Esta madrugada, por volta da 1h, numa ação coordenada pelos sindicatos, vários motoristas enviaram uma mensagem às respetivas empresas com o seguinte texto: “Bom dia. Estamos no piquete de greve, e estamos disponíveis para fazer os serviços mínimos, dentro dos limites legais. Assim sendo agradeço que me envie para o telemóvel a escala para hoje, para que possa verificar com o sindicato. Doutra forma não sairei do piquete de greve. Obrigado.” O Observador consultou mensagens com este texto enviadas por motoristas reunidos nos piquete de greve em Aveiras e em Leça da Palmeira.

A mensagem enviada por vários motoristas de matérias perigosas aos respetivos empregadores (Octávio Passos/Observador)

Em resposta, receberam mensagens dos responsáveis dos turnos das empresas. Uma mensagem lida pelo Observador dizia: “Em cumprimento das regras legais aplicáveis e do despacho do governo deve apresentar-se no local determinado para cumprir os serviços mínimos obrigatórios.”

Entre os motoristas, comentava-se que os transportes deveriam arrancar apenas por volta das 8h por indicação das empresas. Porém, em declarações ao Observador em Aveiras por volta da 1h30, o tesoureiro do Sindicato dos Motoristas de Matérias Perigosas, António Medeiros, lembrava que o aeroporto de Lisboa estava incluído nos serviços mínimos de 100% — e que os primeiros camiões com combustível para aviões deveriam sair de Aveiras por volta das 3h da manhã, por indicação dos patrões. Àquela hora, os motoristas continuavam a aguardar a chegada de mensagens SMS das entidades patronais com as indicações dos serviços que tinham de efetuar — já que o sindicato não tinha essas informações com antecedência.

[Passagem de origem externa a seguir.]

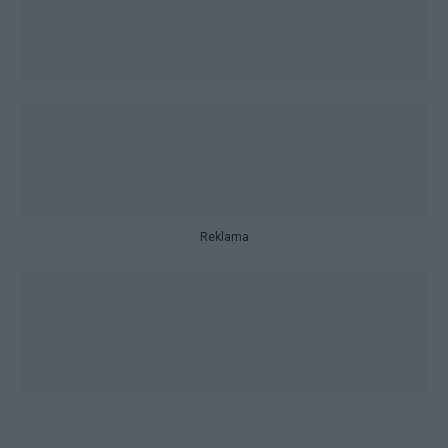
Reklama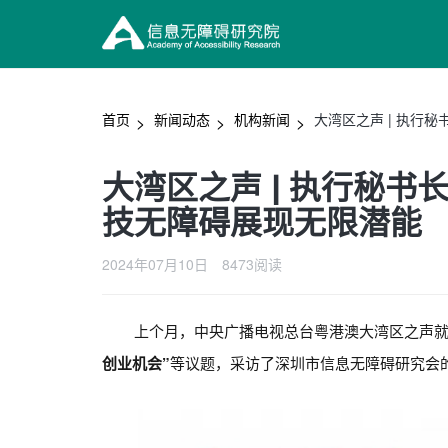
首页
新闻动态
机构新闻
大湾区之声 | 执行
大湾区之声 | 执行秘
技无障碍展现无限潜能
2024年07月10日
8473阅读
上个月，中央广播电视总台粤港澳大湾区之声
创业机会”
等议题，采访了深圳市信息无障碍研究会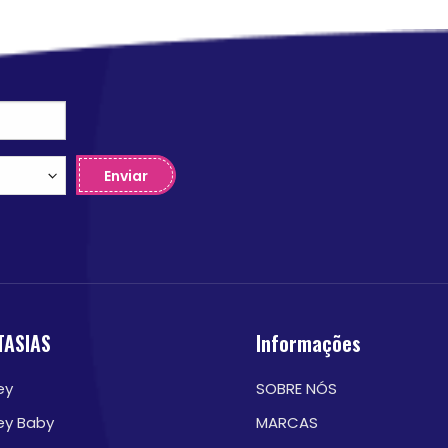
Enviar
TASIAS
Informações
ey
SOBRE NÓS
ey Baby
MARCAS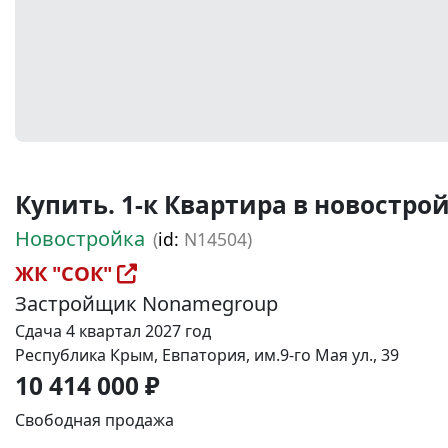
Купить. 1-к Квартира в новостройке
Новостройка
(
id:
N14504)
ЖК "СОК"
Застройщик Nonamegroup
Сдача 4 квартал 2027 год
Республика Крым, Евпатория, им.9-го Мая ул., 39
10 414 000 ₽
Свободная продажа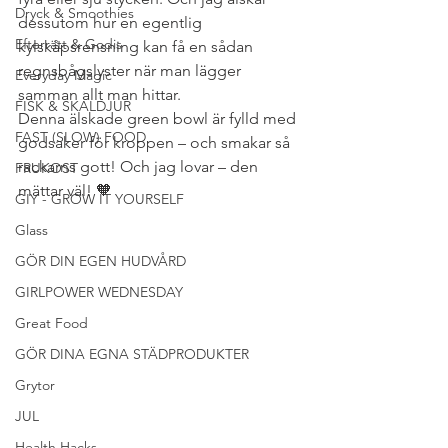
Dryck & Smoothies
dessutom hur en egentlig 
Efterrätt & Godis
kylskåpsrensning kan få en sådan 
regnsbågslyster när man lägger 
Everyday Magic
samman allt man hittar. 
FISK & SKALDJUR
Denna älskade green bowl är fylld med 
FAST (SLOW) FOOD
godsaker för kroppen – och smakar så 
rackarns gott! Och jag lovar – den 
FRUKOST
mättar väl! 🧡 
GIY - GROW IT YOURSELF
Glass
GÖR DIN EGEN HUDVÅRD
GIRLPOWER WEDNESDAY
Great Food
GÖR DINA EGNA STÄDPRODUKTER
Grytor
JUL
Health Hacks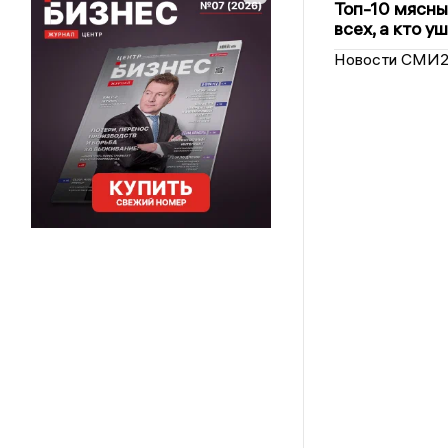
Топ-10 мясны
всех, а кто у
Новости СМИ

Durante toda a noite, os piquetes de greve não desmobilizaram. Pardal Henriques passou a noite em Aveiras — reunindo-se várias vezes com outros líderes sindicais para fazer pontos de situação — e, em Leça da Palmeira, o delegado do sindicato no Norte, Manuel Mendes, montou uma tenda para passar a noite. O sindicato assegurou que os serviços mínimos iriam ser cumpridos. Às 6h30, após uma noite inteira de calma nos principais centros de distribuição (ao contrário do que sucede nos dias normais, em que os camiões começam a ser carregados a partir da meia-noite), começaram a abastecer-se os primeiros veículos. Três camiões saíram de Aveiras com combustível para aviões, com destino ao aeroporto de Lisboa — abrangido pelos serviços mínimos de 100%. Já em Matosinhos, o primeiro camião que se preparava para entrar na refinaria da Petrogal foi barrado pelos manifestantes. Não levava o dístico dos serviços mínimos, mas apenas uma folha A4 com a indicação, justificou um dos motoristas presentes no local ao Observador.

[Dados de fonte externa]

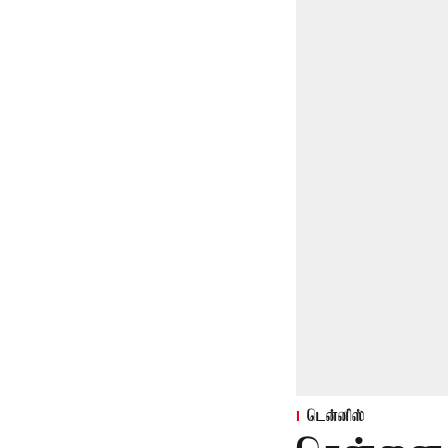
டென்னிஸ்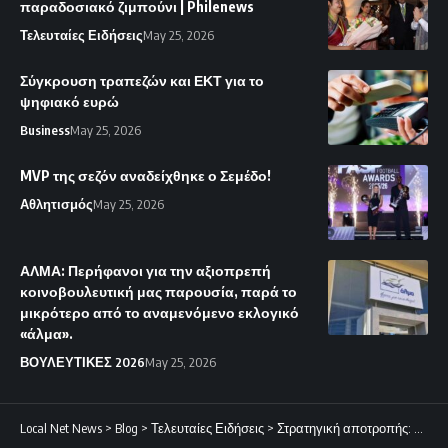
παραδοσιακό ζιμπούνι | Philenews
Τελευταίες Ειδήσεις
May 25, 2026
Σύγκρουση τραπεζών και ΕΚΤ για το
ψηφιακό ευρώ
Business
May 25, 2026
MVP της σεζόν αναδείχθηκε ο Σεμέδο!
Αθλητισμός
May 25, 2026
ΑΛΜΑ: Περήφανοι για την αξιοπρεπή
κοινοβουλευτική μας παρουσία, παρά το
μικρότερο από το αναμενόμενο εκλογικό
«άλμα».
ΒΟΥΛΕΥΤΙΚΕΣ 2026
May 25, 2026
Local Net News
>
Blog
>
Τελευταίες Ειδήσεις
>
Στρατηγική αποτροπής: Πέρα από τις νατοϊκές αυταπάτες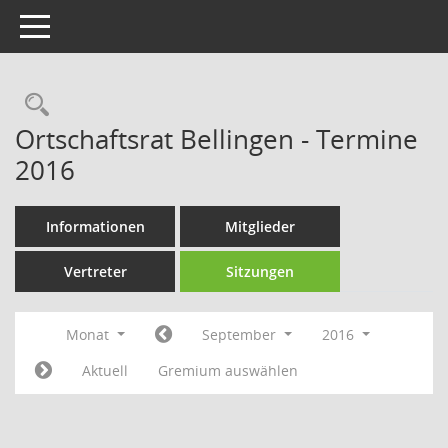
Toggle navigation
Rechercheauswahl
Ortschaftsrat Bellingen - Termine
2016
Informationen
Mitglieder
Vertreter
Sitzungen
Monat
September
2016
Aktuell
Gremium auswählen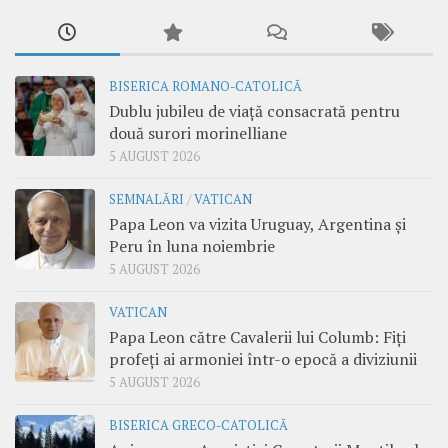
BISERICA ROMANO-CATOLICĂ
Dublu jubileu de viață consacrată pentru
două surori morinelliane
5 AUGUST 2026
SEMNALĂRI
/
VATICAN
Papa Leon va vizita Uruguay, Argentina și
Peru în luna noiembrie
5 AUGUST 2026
VATICAN
Papa Leon către Cavalerii lui Columb: Fiți
profeți ai armoniei într-o epocă a diviziunii
5 AUGUST 2026
BISERICA GRECO-CATOLICĂ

Com o início dos trabalhos começa também o verdadeiro teste desta greve: o sindicato assegura que os motoristas escalados para os serviços mínimos apenas vão trabalhar oito horas, não fazendo horas suplementares. O Governo tem o dedo no gatilho para decretar, a qualquer momento (por “conselho de ministros eletrónico”, ou seja, por email), uma requisição civil em caso de incumprimento dos serviços mínimos. Há 12 mil agentes da polícia mobillizados para assegurar a ordem dos trabalhos e 521 elementos das forças de segurança e das forças armadas formados e preparados para conduzir as viaturas e operar as cargas e descargas.